D’après une étude de l’Insee Hauts-de-France portant sur la période 2009 à 2014, le nombre des salariés de la filière numérique a augmenté de 4,8 % dans la région, alors que, tous secteurs confondus, il a baissé de 2 %, notamment dans l’industrie et la construction.

Lille, Roubaix et Tourcoing pèsent lourd

Si le Nord fait partie des départements où la croissance du numérique est forte (+11,6 %), la filière ne représente encore que 2 % de l’emploi dans la région. C’est moins qu’en Bretagne (3,2 %), Occitanie (3 %) ou encore en Centre-Val-de-Loire (2,3 %). Sans surprise, on retrouve la métropole lilloise sur la première marche du podium régional : en 2014, sur les 37.000 emplois numériques de la région, 23.000 y sont concentrés, surtout à Lille et à Roubaix-Tourcoing.

Services, traitements de données et hébergement

Ce sont principalement les activités de services qui se développent, avec des entreprises comme IBM, Cap Gemini ou encore GFI, qui se sont installées et ont fortement développé leurs effectifs. Autre domaine porteur : le traitement des données et l’hébergement Internet, à l’instar d’OVH, à Roubaix, qui n’en finit pas de grandir.

Des pôles d’excellences reconnus

Ce dynamisme est aussi porté par Euratechnologies, pôle d’excellence inauguré en 2009 et devenu le premier incubateur européen. Des success stories y ont vu le jour, à l’instar d’Ineat, spécialiste de la transformation numérique qui emploie aujourd’hui 200 personnes ou Vekia, éditeur de logiciels destinés aux acteurs de la distribution, qui vient de lever 12 millions d’euros pour accélérer son développement à l’international. Du côté de Roubaix-Tourcoing, la Plaine Images, quartier spécialisé dans les images numériques et les industries créatives, a franchi la barre des cent entreprises accueillies, dont la plus connue, la pépite Ankama.

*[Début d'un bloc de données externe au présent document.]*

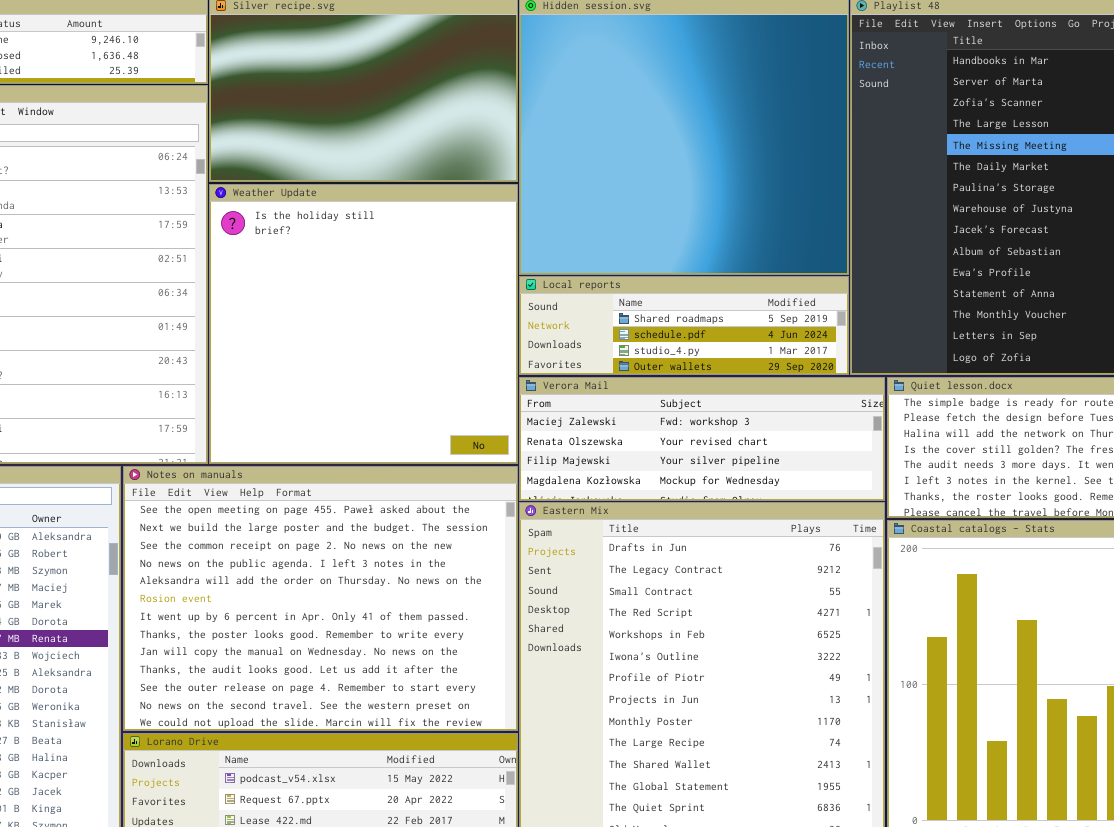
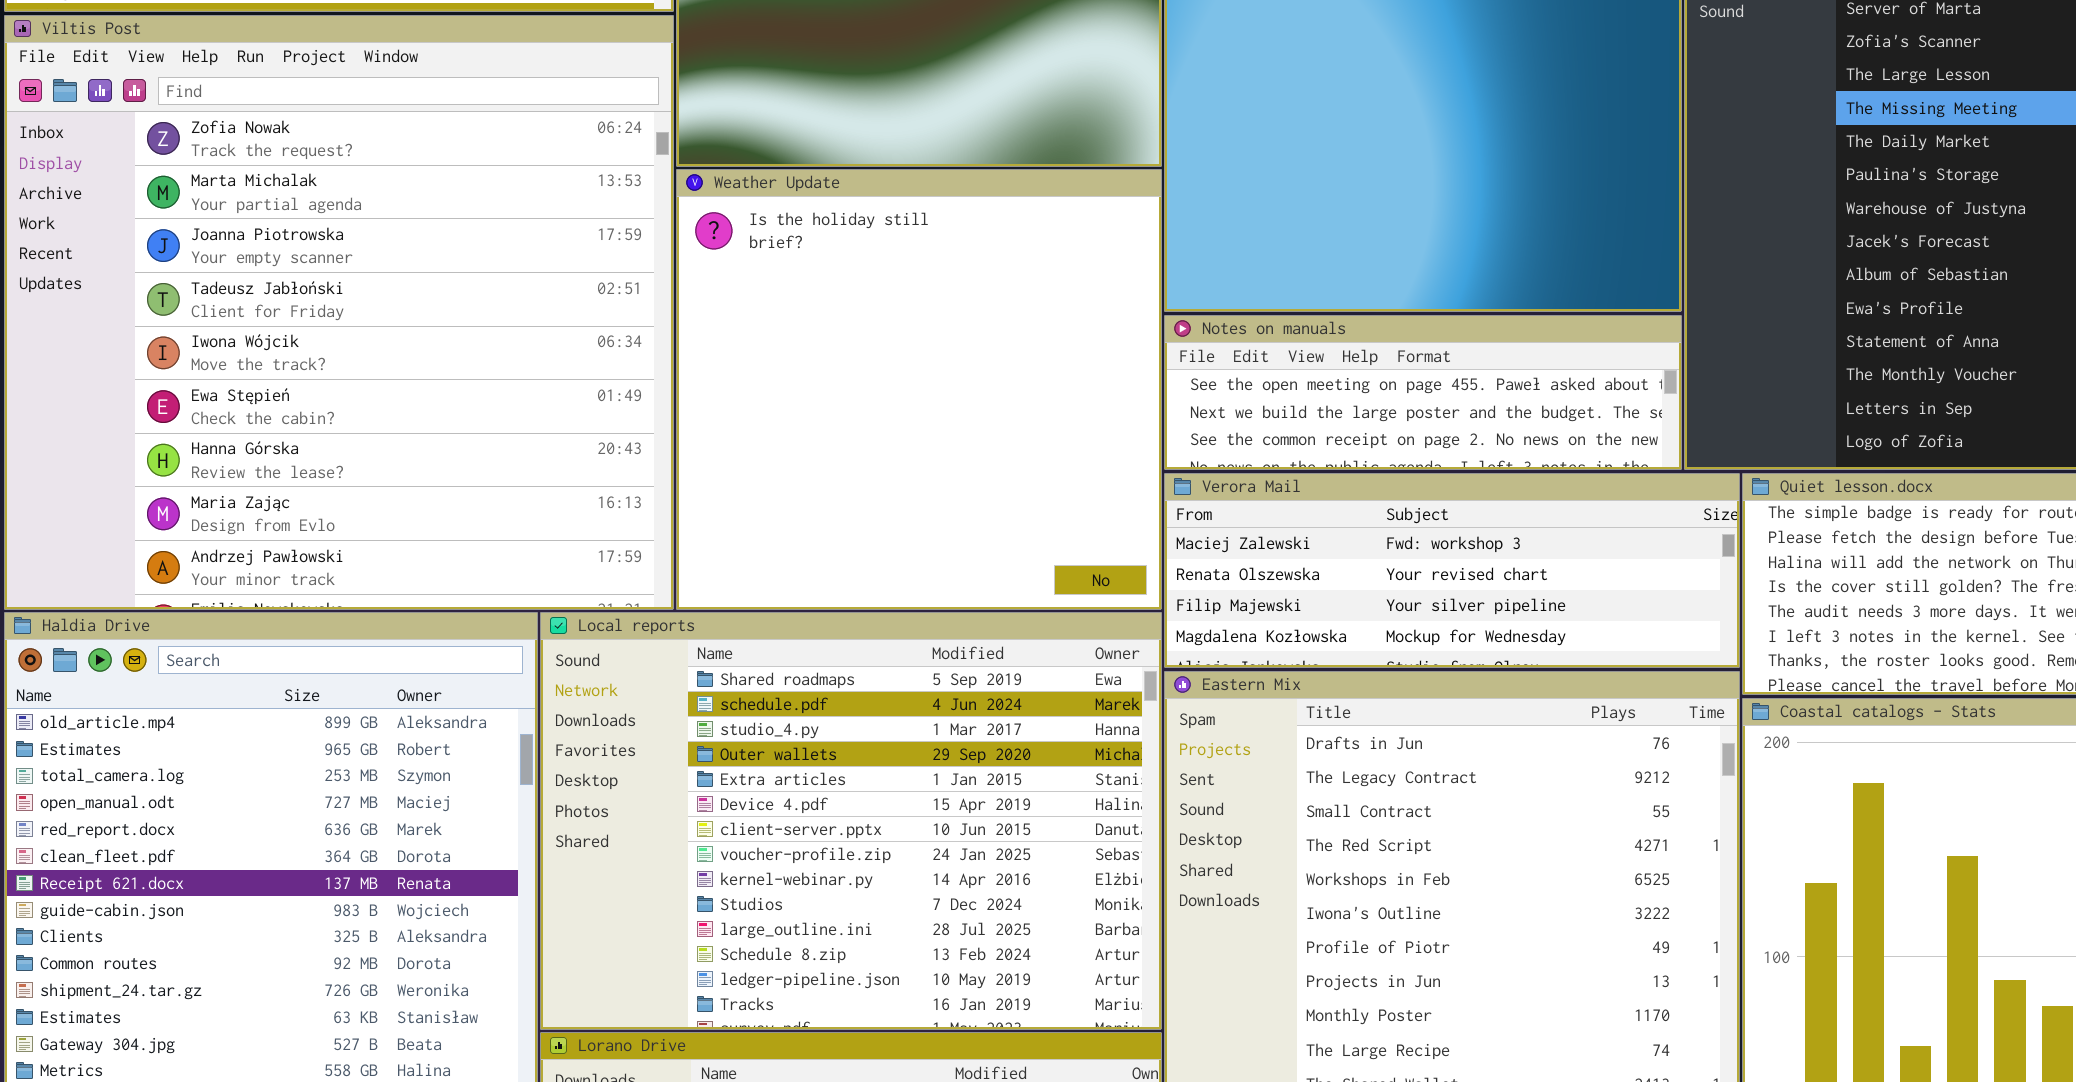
Local reports: [519,276,849,375] -> [540,612,1162,1030], moved, resized
Notes on manuals: [123,466,518,731] -> [1164,315,1682,470], moved, resized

Un secteur majoritairement masculin

Quel est le portrait-robot de ces salariés ? Ce sont en majorité des hommes, cadres, ils ont entre 25 et 39 ans et sont diplômés du supérieur. Les femmes sont sous-représentées dans le secteur, avec seulement trois salariées sur dix, comme ailleurs en France. En cause, les clichés qui véhiculent une image très masculine du secteur, une méconnaissance des métiers du digital et de leurs débouchés. Aujourd’hui, la proportion d’étudiantes dans la filière numérique est inférieure à 15 %. C’est pourtant une femme, Ada Lovelace, qui a créé le premier programme informatique, au XIXe siècle.